Amidst such concerns, European mobile network operators are facing difficult questions about how they will be able to finance the move to 3G. The money market's enthusiasm for the sector has waned recently, especially after financial results from handset manufacturers like Motorola and Ericsson failed to impress. Other telecom stocks like Nortel and Alcatel have also suffered recently.


3G Roll-Out Will Not Be Deterred

A recent report from German broker WestLB Panmure on UMTS, predicts that licensing costs for a West European 3G carrier will total around $17 billion, eclipsing capital expenditure of a further $13 billion. WestLB Panmure believes that there is more consolidation to come as the enormous investment required for a pan-European presence in the 3G mobile telephony business will lead to further alliances in the industry. However, the broker is optimistic about the future.

"We believe that the current scepticism about the chances of success for the UMTS business is overplayed," said analyst Frank Wellendorf. "Our valuation model indicates that under realistic and conservative future scenarios, probability ratios are satisfactory. As a result, we are currently seeing an under-valuation of various mobile network operators."

Alistair Warren, managing director of nCoTec, a pan-European technology venture capital firm which focuses exclusively on technologies supporting wireless communications, also believes the current uncertainties will not affect the roll-out of 3G. He says that in an increasingly competitive environment the network operators need to differentiate themselves on the basis of the services that they offer.

"The operators want to broaden their service offering beyond voice in order that they can be competitive with [terrestrial] networks. To do that they have to have additional spectrum and if they want that spectrum, governments are only going to allow them to access it through 3G or UMTS frequencies. Some sort of beauty parade or auction process is necessary to win those licences," Warren explained.

"Once those licenses are awarded, there is always a requirement to invest a specific amount of dollars within a specified time to create a specified amount of coverage. That time frame is becoming increasingly shortened and the cost of doing that - because 3G requires effectively four times as much infrastructure as GSM - is absolutely enormous," Warren added.

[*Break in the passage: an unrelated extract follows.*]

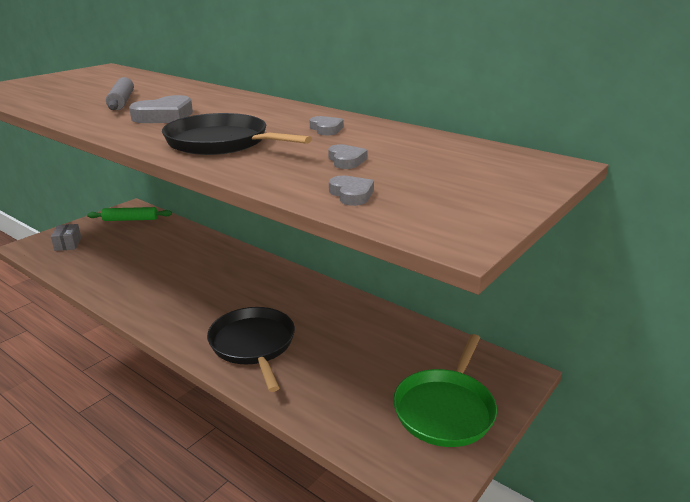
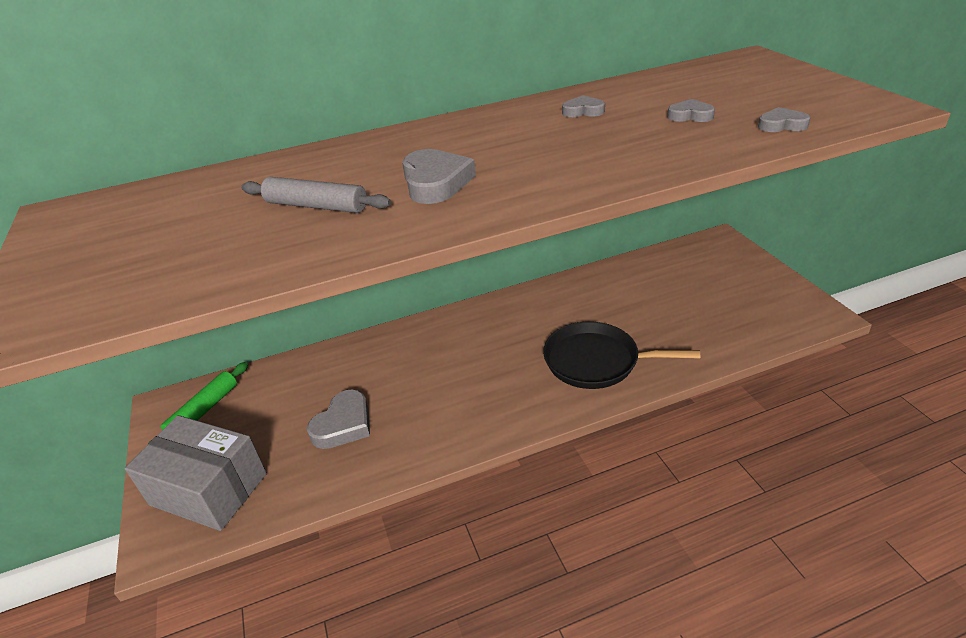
camera: 55 degrees left, 10 degrees up
(68, 244) = (208, 489): grey box -> grey box, size x2.19
(134, 264) = (343, 424): none -> grey heart
(221, 142) = (583, 160): black pan -> none
(445, 409) = (745, 284): green pan -> none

Warren argues that to remain competitive, network operators must bid for the licenses. If they do not, new or existing competitors will gain the upper hand. "They can't afford not to bid. You have to be there or you will be forced out of the market," he said.


Who's going to pay?

With voice charges falling, operators offering voice-only services may soon have trouble competing against networks that can subsidize voice business with added income from data and multimedia services. Yet, how much of the costs of 3G can be passed on to customers remains to be seen.

Business users will doubtless be happy to pay premium rates for an always-on, reliable, Europe-wide mobile Internet service, but that these fees will be enough to meet the operators' high start-up costs is doubtful.

"There is no question that the huge cost of the infrastructure over and above the significant costs of the licences probably means that the sorts of returns network operators will earn, will be well below the returns that were possible on the GSM infrastructure. I don't think those returns will be possible again," Warren said. "The consequence of that is, that if you can't get the full return from the customer, there is only one other place the capital can come from, and that is in effect out of the balance sheet and ultimately that means the shareholders of the operators are likely to be the losers."

MarchFIRST's Sumner offers a more optimistic vision. "In the future, with 2.5G and 3G, it will be possible to charge consumers via micro-billing (say, a few pence at a time), which is not possible with current GSM circuit-switched networks," he said. "There is revenue to be made. The biggest challenge is making the service compelling and useful to users, and building in mobile-specific characteristics such as personalization, location and time dependence.

"Future services can and will make money, but the money will go to those who have the best value-added services" says Sumner.